> Recorded data
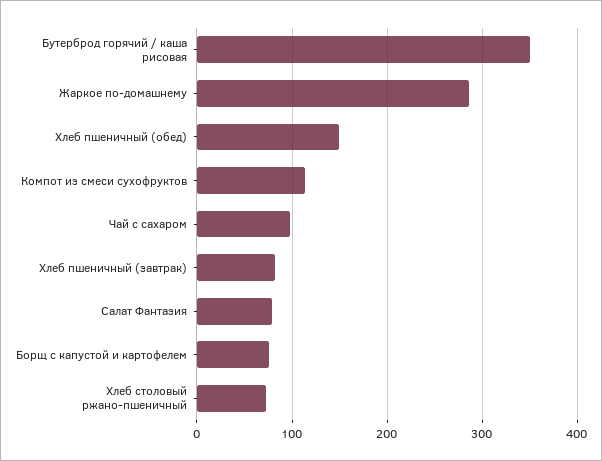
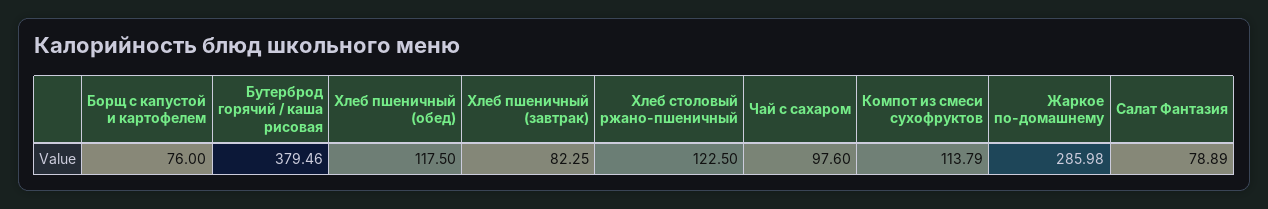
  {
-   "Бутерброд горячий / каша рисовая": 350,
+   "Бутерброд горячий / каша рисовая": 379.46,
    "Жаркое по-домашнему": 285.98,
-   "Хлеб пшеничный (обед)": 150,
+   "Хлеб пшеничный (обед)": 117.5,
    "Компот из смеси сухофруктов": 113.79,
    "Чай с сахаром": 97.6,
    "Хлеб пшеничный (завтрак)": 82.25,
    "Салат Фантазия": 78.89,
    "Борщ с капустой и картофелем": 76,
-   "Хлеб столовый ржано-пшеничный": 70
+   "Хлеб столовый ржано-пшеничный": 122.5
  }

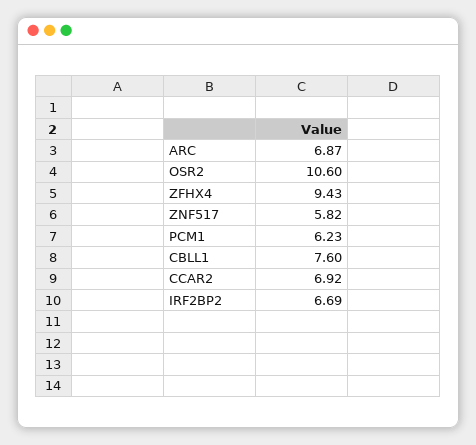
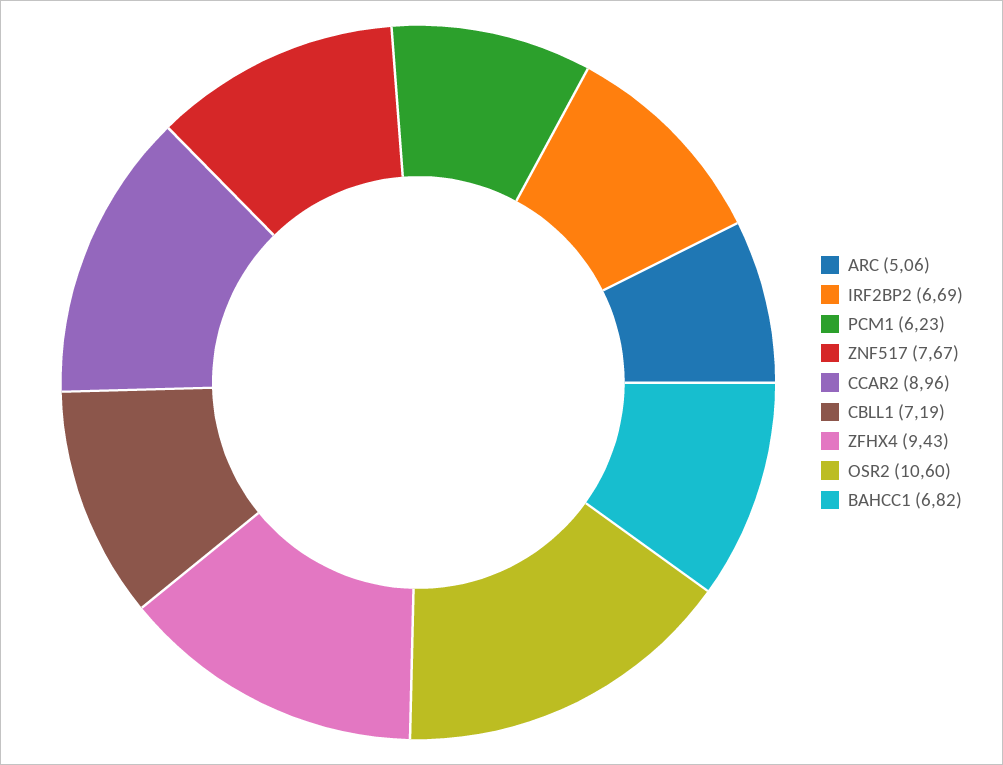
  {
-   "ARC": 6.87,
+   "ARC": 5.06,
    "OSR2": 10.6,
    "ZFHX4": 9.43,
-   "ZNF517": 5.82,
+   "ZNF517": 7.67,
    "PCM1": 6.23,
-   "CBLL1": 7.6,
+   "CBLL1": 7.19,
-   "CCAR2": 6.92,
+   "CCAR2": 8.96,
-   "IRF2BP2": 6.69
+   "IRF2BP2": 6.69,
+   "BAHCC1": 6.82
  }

> Problem description
Output all of the listing above, exactly as given, but without its pictures.

> Answer for this exercise
  {
-   "Бутерброд горячий / каша рисовая": 350,
+   "Бутерброд горячий / каша рисовая": 379.46,
    "Жаркое по-домашнему": 285.98,
-   "Хлеб пшеничный (обед)": 150,
+   "Хлеб пшеничный (обед)": 117.5,
    "Компот из смеси сухофруктов": 113.79,
    "Чай с сахаром": 97.6,
    "Хлеб пшеничный (завтрак)": 82.25,
    "Салат Фантазия": 78.89,
    "Борщ с капустой и картофелем": 76,
-   "Хлеб столовый ржано-пшеничный": 70
+   "Хлеб столовый ржано-пшеничный": 122.5
  }

  {
-   "ARC": 6.87,
+   "ARC": 5.06,
    "OSR2": 10.6,
    "ZFHX4": 9.43,
-   "ZNF517": 5.82,
+   "ZNF517": 7.67,
    "PCM1": 6.23,
-   "CBLL1": 7.6,
+   "CBLL1": 7.19,
-   "CCAR2": 6.92,
+   "CCAR2": 8.96,
-   "IRF2BP2": 6.69
+   "IRF2BP2": 6.69,
+   "BAHCC1": 6.82
  }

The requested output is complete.